How do you remain reverent when they take away the thing you revere? We wondered about that then. We did. But the bells were silent, and we didn’t have an answer. St. Stanislaus stood alone, empty, cold, waiting.
My father’s funeral was in a different church. It was not the church he revered where his life had unfolded, not Saint Stanislaus Kostka where he’d watched his children suffer the waters of baptism. But he did manage to get a spot at Saint Stan’s cemetery, not far from Father Ted. It means something, right? And he will wait there, like the church of his youth, alone, waiting for Paradise, or something. We had to leave him there that day, and I thought, no, we can’t, it’s too cold. It’s February. He’s gonna be cold.

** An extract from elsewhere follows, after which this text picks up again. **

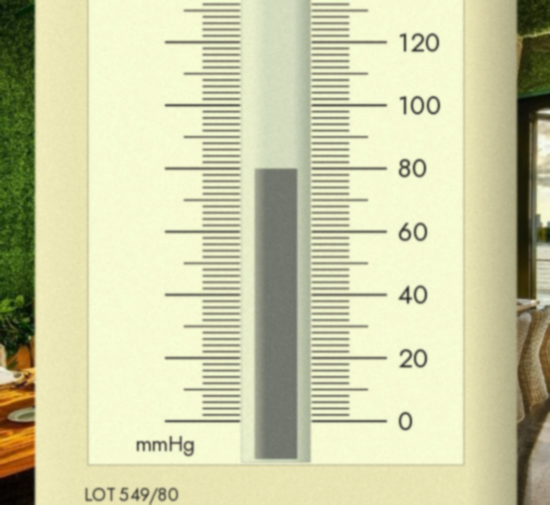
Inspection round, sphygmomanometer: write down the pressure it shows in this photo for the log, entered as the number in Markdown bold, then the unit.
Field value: **80** mmHg
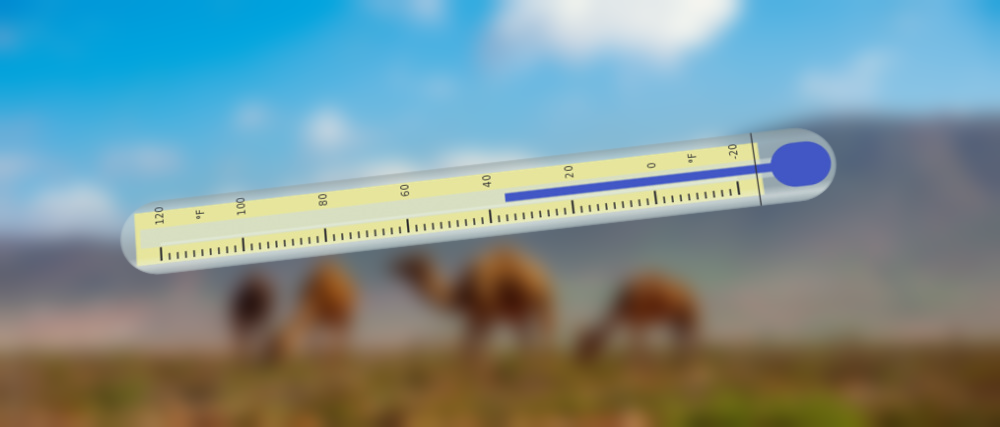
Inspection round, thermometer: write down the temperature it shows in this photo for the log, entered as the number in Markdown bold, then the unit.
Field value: **36** °F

A building is just a building, you say, brick and mortar, wood and metal. Belief is lifted by a chilly, biting breeze, and it can blow away, snatched up by time. We cannot ensure things will stand; we ourselves will not be indestructible, though we want to be. We cannot hold fast to man-made cathedrals or altars. And we cannot hold fast to people. They are hymns, lyric and melody in the ether, a memory to believe, to reach for, to make real, somehow. How is it that things disappear, so that we can no longer touch them?
Three bells echo off the hills, part of a black and white world where altar boys still shout and laugh. At times, perhaps, we can conjure the color, the red cassocks, the worn wood of the belfry, white cigar smoke that floats outside the church, smoke that will finally cool and join whatever else hovers there, invisible, gone, forgotten. Gone for good, we think. Gone for good.
Mostly, you have disappeared. We can’t see you anymore.